# Max Pezzali comanda le classifiche degli store. Suo ultimo album quello piu venduto



## Tobi (7 Giugno 2013)

*Max Pezzali comanda le classifiche degli store. Suo ultimo album quello piu venduto*

Nei principali store, (itunes,amazon in particolare) nella top ten degli album piu venduti del momento vediamo il grande ritorno di Max Pezzali che si piazza al primo posto con il suo nuovo progetto discografico Max20, composto da 

5 inediti

Welcome Mr President
Il presidente di Tutto il Mondo
I cowboy non mollano
Ragazzo Inadeguato
L'Universo Tranne noi

e 14 duetti su pezzi del passato.

i nuovi brani sono molto attuali.. raccontano la situazione politica del paese e le difficoltà dei ragazzi di oggi che fanno di tutto per apparire e che a stento riescono a trovare una loro dimensione.

Ps:
Ma scusate non era alla frutta e finito per qualcuno qui sul forum?


----------



## Super_Lollo (7 Giugno 2013)

Grande max , tra l'altro persona umilissima e simpaticissima.. ho conosciuto artisti con 1/100 della sua popolarità comportarsi da Star mentre lui è sempre rimasto la stessa persona .. onore a te Max ..


----------



## Now i'm here (7 Giugno 2013)

Tobi ha scritto:


> Ps:
> Ma scusate non era alla frutta e finito per qualcuno qui sul forum?



l'ha annunciato lui stesso che potrebbe essere il suo ultimo disco e potrebbe ritirarsi dall'attività musicale.


----------



## Livestrong (7 Giugno 2013)

Nulla di nuovo sotto il sole, in Italia piace sta gente qui


----------



## Tobi (7 Giugno 2013)

Non si ritira.

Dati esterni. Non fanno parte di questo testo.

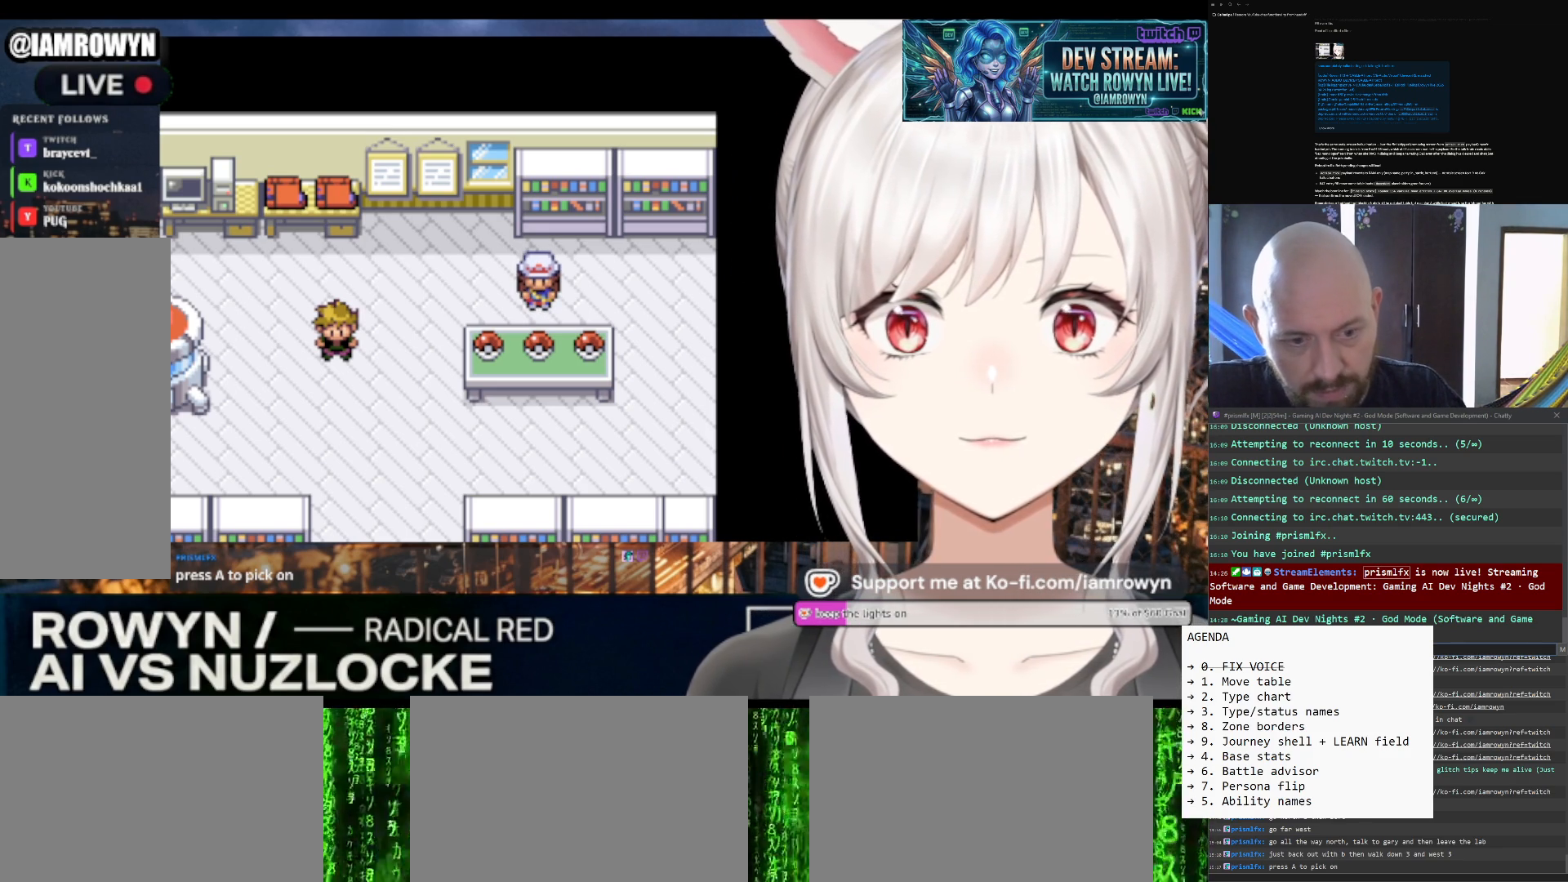
{"buttons": ["DPAD_DOWN"], "events": []}
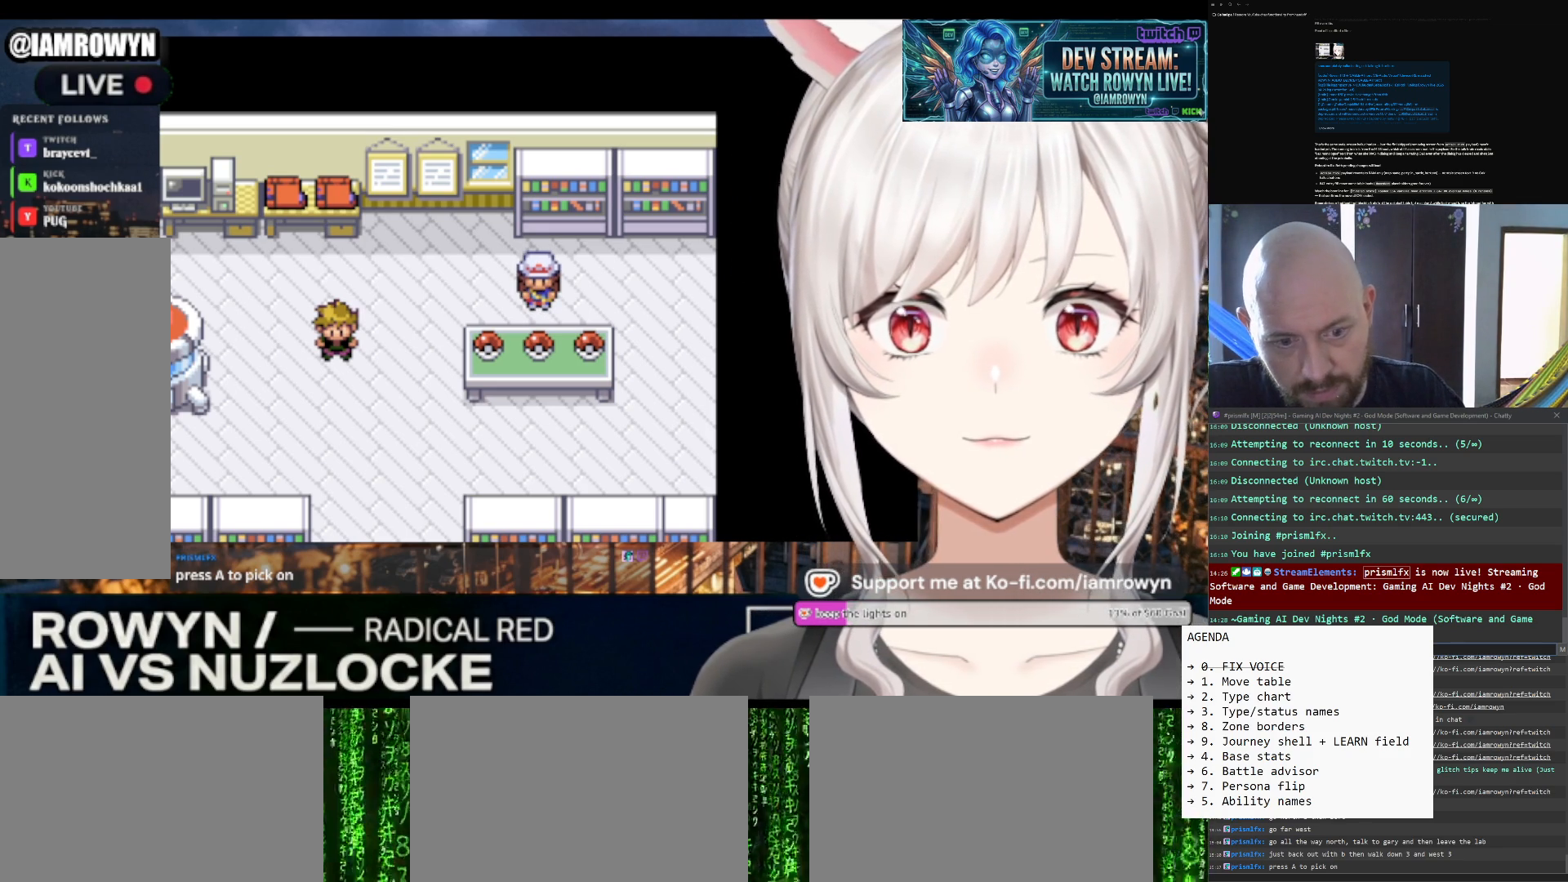
{"buttons": ["DPAD_DOWN"], "events": []}
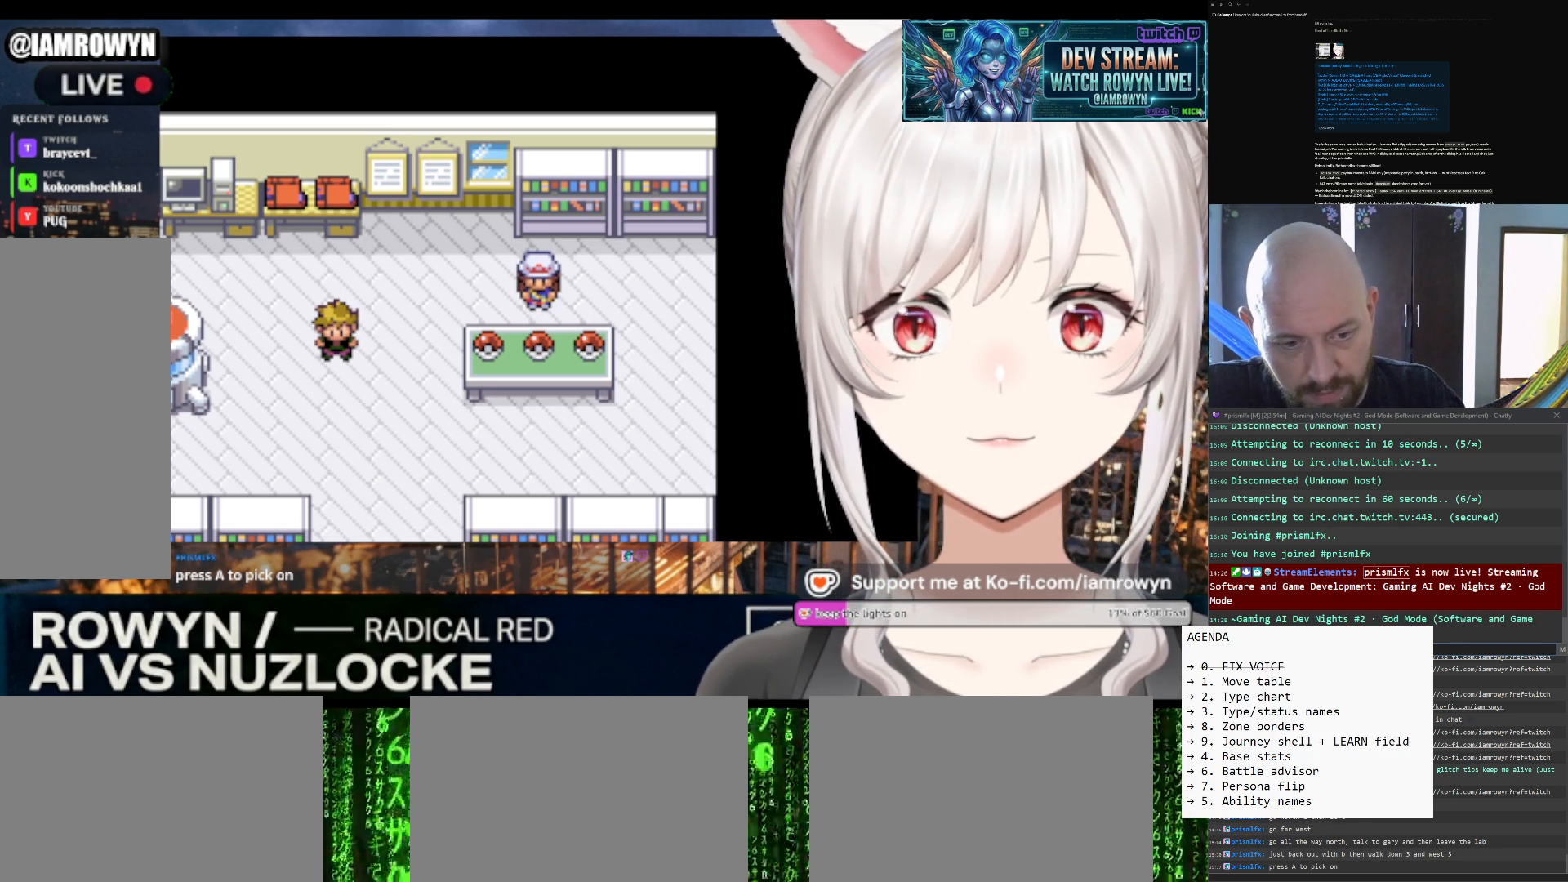
{"buttons": ["DPAD_DOWN"], "events": []}
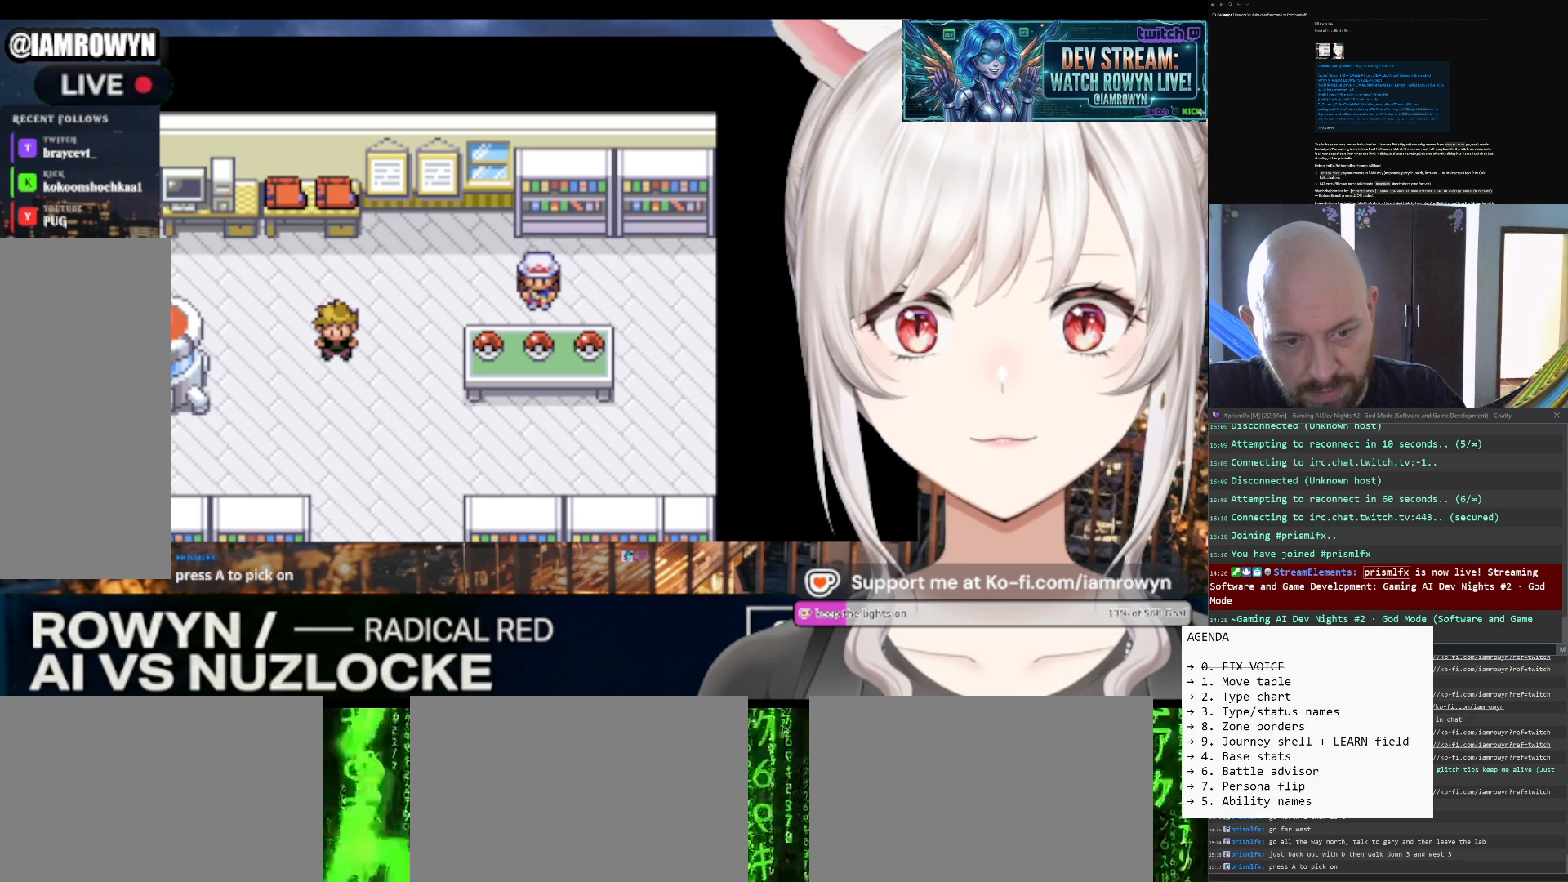
{"buttons": ["DPAD_DOWN"], "events": []}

Ha smentito. Ha semplicemente detto che quando non avra piu niente da dire smettera di cantare.
E comunque io non mi scandalizzo se max ha ancora successo.. mi stupisco quando vedo osannare gente come moreno o emma che di max nemmeno un pelo hanno


----------



## Hammer (7 Giugno 2013)

Tobi ha scritto:


> Ps:
> Ma scusate non era alla frutta e finito per qualcuno qui sul forum?



Valanghe di dischi venduti non implicano necessariamente qualità. Specialmente in Italia


----------



## Superdinho80 (8 Giugno 2013)

Super_Lollo ha scritto:


> Grande max , tra l'altro persona umilissima e simpaticissima.. ho conosciuto artisti con 1/100 della sua popolarità comportarsi da Star mentre lui è sempre rimasto la stessa persona .. onore a te Max ..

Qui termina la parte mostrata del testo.